---------- Extracted data ----------
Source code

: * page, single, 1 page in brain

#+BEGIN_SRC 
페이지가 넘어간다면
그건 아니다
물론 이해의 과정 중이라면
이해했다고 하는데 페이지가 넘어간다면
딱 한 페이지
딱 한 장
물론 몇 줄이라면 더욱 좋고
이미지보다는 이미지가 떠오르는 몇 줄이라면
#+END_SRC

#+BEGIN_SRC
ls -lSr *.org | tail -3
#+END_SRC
----------
* Problem statement:
Using the records above, count the lines that hold the string "줄이라면", and give back only the result.

* Answer to the exercise:
2